Directive> Output each record below exactly, and include all of them.

Records for this exercise>

-----

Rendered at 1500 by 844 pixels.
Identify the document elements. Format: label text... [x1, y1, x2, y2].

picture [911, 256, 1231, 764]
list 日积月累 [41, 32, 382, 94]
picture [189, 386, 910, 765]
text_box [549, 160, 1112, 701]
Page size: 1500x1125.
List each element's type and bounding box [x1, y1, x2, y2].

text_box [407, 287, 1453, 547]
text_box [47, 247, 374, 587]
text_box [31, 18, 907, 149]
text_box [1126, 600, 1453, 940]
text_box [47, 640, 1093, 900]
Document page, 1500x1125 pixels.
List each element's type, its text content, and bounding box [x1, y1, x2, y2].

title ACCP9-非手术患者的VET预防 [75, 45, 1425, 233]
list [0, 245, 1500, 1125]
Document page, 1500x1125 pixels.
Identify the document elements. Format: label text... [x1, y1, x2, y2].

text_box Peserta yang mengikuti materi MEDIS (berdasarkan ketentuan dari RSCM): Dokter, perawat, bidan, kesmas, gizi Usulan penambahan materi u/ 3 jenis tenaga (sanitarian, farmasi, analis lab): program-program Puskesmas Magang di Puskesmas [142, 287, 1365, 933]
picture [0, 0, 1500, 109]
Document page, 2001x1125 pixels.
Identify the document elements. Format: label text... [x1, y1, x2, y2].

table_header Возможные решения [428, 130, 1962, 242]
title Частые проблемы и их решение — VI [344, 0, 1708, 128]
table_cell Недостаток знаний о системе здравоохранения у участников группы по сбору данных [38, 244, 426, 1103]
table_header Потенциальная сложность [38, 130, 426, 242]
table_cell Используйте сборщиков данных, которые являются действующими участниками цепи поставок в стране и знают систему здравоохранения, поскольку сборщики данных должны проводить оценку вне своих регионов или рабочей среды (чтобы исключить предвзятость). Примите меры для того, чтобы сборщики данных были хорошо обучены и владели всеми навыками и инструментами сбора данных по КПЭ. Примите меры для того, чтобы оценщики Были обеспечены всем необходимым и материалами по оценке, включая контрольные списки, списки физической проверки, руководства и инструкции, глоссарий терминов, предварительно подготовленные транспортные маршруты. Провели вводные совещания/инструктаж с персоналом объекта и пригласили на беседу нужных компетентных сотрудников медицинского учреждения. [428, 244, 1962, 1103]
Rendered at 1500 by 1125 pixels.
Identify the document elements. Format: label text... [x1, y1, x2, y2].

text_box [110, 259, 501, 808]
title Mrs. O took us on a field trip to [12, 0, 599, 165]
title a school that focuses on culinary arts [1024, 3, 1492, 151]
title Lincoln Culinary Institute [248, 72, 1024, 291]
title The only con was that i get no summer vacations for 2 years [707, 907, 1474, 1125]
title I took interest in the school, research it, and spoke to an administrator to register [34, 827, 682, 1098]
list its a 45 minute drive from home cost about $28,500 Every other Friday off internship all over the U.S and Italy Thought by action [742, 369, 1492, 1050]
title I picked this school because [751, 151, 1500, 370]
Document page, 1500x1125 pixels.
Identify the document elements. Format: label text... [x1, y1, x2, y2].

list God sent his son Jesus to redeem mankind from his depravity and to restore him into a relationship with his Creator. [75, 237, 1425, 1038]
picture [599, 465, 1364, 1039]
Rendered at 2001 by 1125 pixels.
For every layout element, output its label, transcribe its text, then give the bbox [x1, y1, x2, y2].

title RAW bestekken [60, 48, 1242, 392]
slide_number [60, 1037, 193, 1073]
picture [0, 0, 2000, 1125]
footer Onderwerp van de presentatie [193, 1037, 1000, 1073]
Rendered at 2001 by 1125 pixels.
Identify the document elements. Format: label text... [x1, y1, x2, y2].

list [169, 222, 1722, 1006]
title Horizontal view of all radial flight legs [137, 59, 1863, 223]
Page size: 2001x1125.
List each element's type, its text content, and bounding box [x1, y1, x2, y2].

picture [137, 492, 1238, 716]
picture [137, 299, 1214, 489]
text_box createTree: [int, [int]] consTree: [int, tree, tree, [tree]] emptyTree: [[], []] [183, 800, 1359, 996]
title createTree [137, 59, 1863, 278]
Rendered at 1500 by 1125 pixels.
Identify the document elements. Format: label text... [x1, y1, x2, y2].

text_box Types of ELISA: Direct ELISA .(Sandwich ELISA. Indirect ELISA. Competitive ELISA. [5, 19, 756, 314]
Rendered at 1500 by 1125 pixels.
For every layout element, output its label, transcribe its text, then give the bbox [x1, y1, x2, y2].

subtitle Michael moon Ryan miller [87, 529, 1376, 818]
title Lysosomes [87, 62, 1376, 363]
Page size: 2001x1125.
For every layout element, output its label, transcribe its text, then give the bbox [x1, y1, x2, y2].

-----

Task output>
Rendered at 1500 by 844 pixels.
Identify the document elements. Format: label text... [x1, y1, x2, y2].

picture [911, 256, 1231, 764]
list 日积月累 [41, 32, 382, 94]
picture [189, 386, 910, 765]
text_box [549, 160, 1112, 701]
Page size: 1500x1125.
List each element's type and bounding box [x1, y1, x2, y2].

text_box [407, 287, 1453, 547]
text_box [47, 247, 374, 587]
text_box [31, 18, 907, 149]
text_box [1126, 600, 1453, 940]
text_box [47, 640, 1093, 900]
Document page, 1500x1125 pixels.
List each element's type, its text content, and bounding box [x1, y1, x2, y2].

title ACCP9-非手术患者的VET预防 [75, 45, 1425, 233]
list [0, 245, 1500, 1125]
Document page, 1500x1125 pixels.
Identify the document elements. Format: label text... [x1, y1, x2, y2].

text_box Peserta yang mengikuti materi MEDIS (berdasarkan ketentuan dari RSCM): Dokter, perawat, bidan, kesmas, gizi Usulan penambahan materi u/ 3 jenis tenaga (sanitarian, farmasi, analis lab): program-program Puskesmas Magang di Puskesmas [142, 287, 1365, 933]
picture [0, 0, 1500, 109]
Document page, 2001x1125 pixels.
Identify the document elements. Format: label text... [x1, y1, x2, y2].

table_header Возможные решения [428, 130, 1962, 242]
title Частые проблемы и их решение — VI [344, 0, 1708, 128]
table_cell Недостаток знаний о системе здравоохранения у участников группы по сбору данных [38, 244, 426, 1103]
table_header Потенциальная сложность [38, 130, 426, 242]
table_cell Используйте сборщиков данных, которые являются действующими участниками цепи поставок в стране и знают систему здравоохранения, поскольку сборщики данных должны проводить оценку вне своих регионов или рабочей среды (чтобы исключить предвзятость). Примите меры для того, чтобы сборщики данных были хорошо обучены и владели всеми навыками и инструментами сбора данных по КПЭ. Примите меры для того, чтобы оценщики Были обеспечены всем необходимым и материалами по оценке, включая контрольные списки, списки физической проверки, руководства и инструкции, глоссарий терминов, предварительно подготовленные транспортные маршруты. Провели вводные совещания/инструктаж с персоналом объекта и пригласили на беседу нужных компетентных сотрудников медицинского учреждения. [428, 244, 1962, 1103]
Rendered at 1500 by 1125 pixels.
Identify the document elements. Format: label text... [x1, y1, x2, y2].

text_box [110, 259, 501, 808]
title Mrs. O took us on a field trip to [12, 0, 599, 165]
title a school that focuses on culinary arts [1024, 3, 1492, 151]
title Lincoln Culinary Institute [248, 72, 1024, 291]
title The only con was that i get no summer vacations for 2 years [707, 907, 1474, 1125]
title I took interest in the school, research it, and spoke to an administrator to register [34, 827, 682, 1098]
list its a 45 minute drive from home cost about $28,500 Every other Friday off internship all over the U.S and Italy Thought by action [742, 369, 1492, 1050]
title I picked this school because [751, 151, 1500, 370]
Document page, 1500x1125 pixels.
Identify the document elements. Format: label text... [x1, y1, x2, y2].

list God sent his son Jesus to redeem mankind from his depravity and to restore him into a relationship with his Creator. [75, 237, 1425, 1038]
picture [599, 465, 1364, 1039]
Rendered at 2001 by 1125 pixels.
For every layout element, output its label, transcribe its text, then give the bbox [x1, y1, x2, y2].

title RAW bestekken [60, 48, 1242, 392]
slide_number [60, 1037, 193, 1073]
picture [0, 0, 2000, 1125]
footer Onderwerp van de presentatie [193, 1037, 1000, 1073]
Rendered at 2001 by 1125 pixels.
Identify the document elements. Format: label text... [x1, y1, x2, y2].

list [169, 222, 1722, 1006]
title Horizontal view of all radial flight legs [137, 59, 1863, 223]
Page size: 2001x1125.
List each element's type, its text content, and bounding box [x1, y1, x2, y2].

picture [137, 492, 1238, 716]
picture [137, 299, 1214, 489]
text_box createTree: [int, [int]] consTree: [int, tree, tree, [tree]] emptyTree: [[], []] [183, 800, 1359, 996]
title createTree [137, 59, 1863, 278]
Rendered at 1500 by 1125 pixels.
Identify the document elements. Format: label text... [x1, y1, x2, y2].

text_box Types of ELISA: Direct ELISA .(Sandwich ELISA. Indirect ELISA. Competitive ELISA. [5, 19, 756, 314]
Rendered at 1500 by 1125 pixels.
For every layout element, output its label, transcribe its text, then give the bbox [x1, y1, x2, y2].

subtitle Michael moon Ryan miller [87, 529, 1376, 818]
title Lysosomes [87, 62, 1376, 363]
Page size: 2001x1125.
For every layout element, output its label, transcribe its text, then give the bbox [x1, y1, x2, y2].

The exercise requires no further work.